[Records from a dataset]
◇ ◇ ◇ ◇ ◇
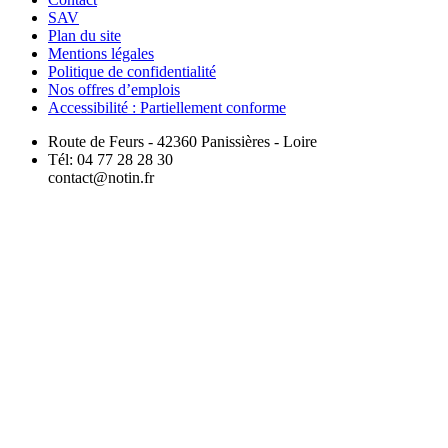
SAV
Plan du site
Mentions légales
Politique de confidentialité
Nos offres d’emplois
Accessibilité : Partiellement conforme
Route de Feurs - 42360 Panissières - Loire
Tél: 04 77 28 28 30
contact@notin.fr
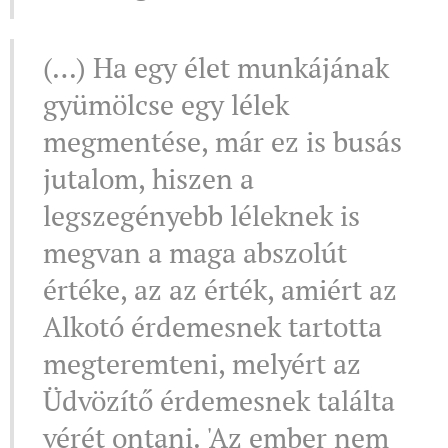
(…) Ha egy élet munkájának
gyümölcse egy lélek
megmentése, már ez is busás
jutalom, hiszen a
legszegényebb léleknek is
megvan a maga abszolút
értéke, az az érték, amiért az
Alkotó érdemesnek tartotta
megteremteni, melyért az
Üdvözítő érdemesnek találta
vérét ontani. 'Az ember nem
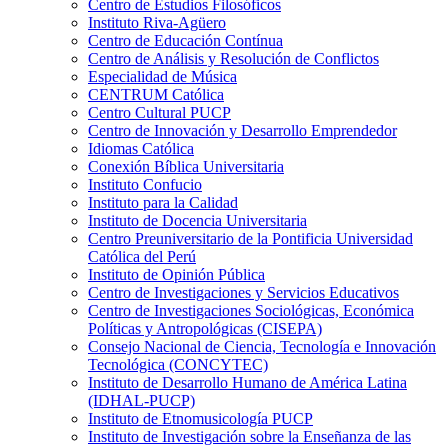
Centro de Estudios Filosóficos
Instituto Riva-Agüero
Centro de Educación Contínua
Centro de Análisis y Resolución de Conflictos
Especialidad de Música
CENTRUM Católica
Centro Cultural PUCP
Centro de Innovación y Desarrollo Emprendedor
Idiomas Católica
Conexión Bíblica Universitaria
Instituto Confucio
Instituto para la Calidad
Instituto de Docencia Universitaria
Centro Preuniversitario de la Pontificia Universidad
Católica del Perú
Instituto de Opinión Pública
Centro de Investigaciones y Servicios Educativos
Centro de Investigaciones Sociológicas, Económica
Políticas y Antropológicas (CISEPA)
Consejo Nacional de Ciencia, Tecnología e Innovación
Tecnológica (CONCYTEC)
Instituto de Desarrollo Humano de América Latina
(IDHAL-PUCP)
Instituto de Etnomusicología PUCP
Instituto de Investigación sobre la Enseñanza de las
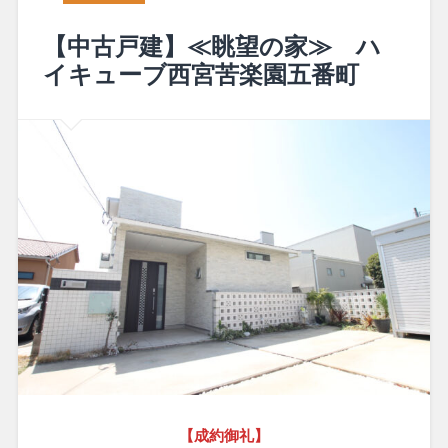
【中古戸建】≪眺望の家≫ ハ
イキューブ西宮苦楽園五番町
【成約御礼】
◇ ◇ ◇ ◇ ◇
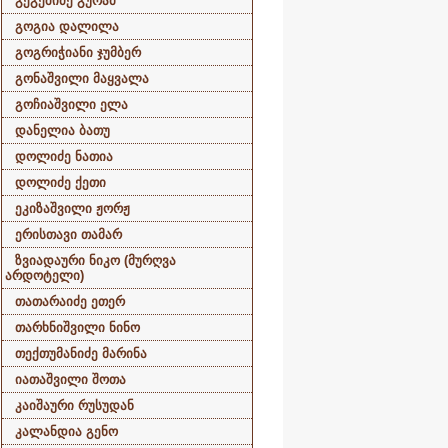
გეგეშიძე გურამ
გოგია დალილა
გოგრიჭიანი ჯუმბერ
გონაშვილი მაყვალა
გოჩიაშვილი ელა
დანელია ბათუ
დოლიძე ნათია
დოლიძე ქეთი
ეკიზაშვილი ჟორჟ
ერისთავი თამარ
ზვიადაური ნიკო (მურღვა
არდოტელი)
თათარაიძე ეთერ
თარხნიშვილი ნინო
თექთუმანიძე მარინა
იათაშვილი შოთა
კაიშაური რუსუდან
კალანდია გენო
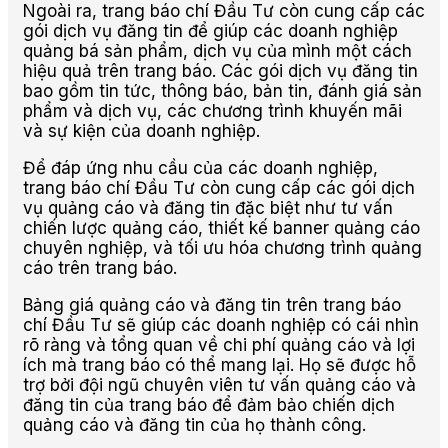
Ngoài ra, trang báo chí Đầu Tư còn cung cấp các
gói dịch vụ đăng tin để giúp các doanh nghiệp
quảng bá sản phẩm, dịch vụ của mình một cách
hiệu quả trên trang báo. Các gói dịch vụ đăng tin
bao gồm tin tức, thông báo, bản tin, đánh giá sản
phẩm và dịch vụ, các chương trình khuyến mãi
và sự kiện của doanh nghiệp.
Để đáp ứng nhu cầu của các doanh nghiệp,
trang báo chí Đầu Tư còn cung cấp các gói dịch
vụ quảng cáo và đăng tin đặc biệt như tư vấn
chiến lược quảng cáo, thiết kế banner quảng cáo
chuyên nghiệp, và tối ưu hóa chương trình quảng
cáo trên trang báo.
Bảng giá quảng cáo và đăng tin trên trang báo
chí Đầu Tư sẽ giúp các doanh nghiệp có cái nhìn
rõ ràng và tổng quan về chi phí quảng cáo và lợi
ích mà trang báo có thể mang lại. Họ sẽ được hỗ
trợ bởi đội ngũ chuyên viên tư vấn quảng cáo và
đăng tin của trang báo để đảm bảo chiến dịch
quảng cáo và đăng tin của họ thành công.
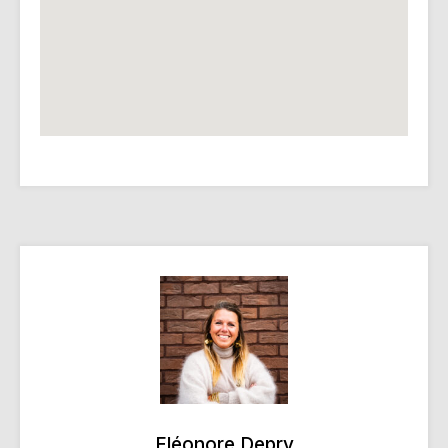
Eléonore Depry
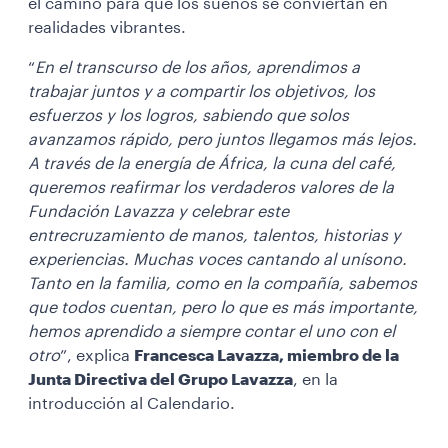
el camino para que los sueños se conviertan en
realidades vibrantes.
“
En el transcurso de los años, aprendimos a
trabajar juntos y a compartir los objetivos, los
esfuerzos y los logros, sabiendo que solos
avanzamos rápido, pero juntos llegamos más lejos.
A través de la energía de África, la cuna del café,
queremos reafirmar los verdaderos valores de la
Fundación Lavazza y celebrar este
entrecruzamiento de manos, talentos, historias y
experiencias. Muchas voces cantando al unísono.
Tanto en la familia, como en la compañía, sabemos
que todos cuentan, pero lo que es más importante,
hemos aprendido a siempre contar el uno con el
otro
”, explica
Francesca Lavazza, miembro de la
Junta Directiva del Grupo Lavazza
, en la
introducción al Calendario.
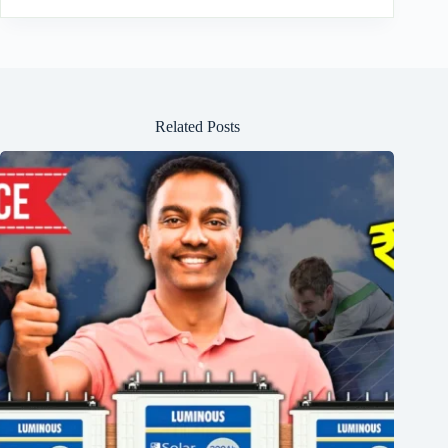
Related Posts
◇ ◇ ◇ ◇ ◇
• _Task to complete_
Give back, unchanged and with nothing else, the lines from the one containing "გეგეშიძე გურამ" through the one containing "კალანდია გენო", including both.

• _Response to this exercise_
გეგეშიძე გურამ
გოგია დალილა
გოგრიჭიანი ჯუმბერ
გონაშვილი მაყვალა
გოჩიაშვილი ელა
დანელია ბათუ
დოლიძე ნათია
დოლიძე ქეთი
ეკიზაშვილი ჟორჟ
ერისთავი თამარ
ზვიადაური ნიკო (მურღვა
არდოტელი)
თათარაიძე ეთერ
თარხნიშვილი ნინო
თექთუმანიძე მარინა
იათაშვილი შოთა
კაიშაური რუსუდან
კალანდია გენო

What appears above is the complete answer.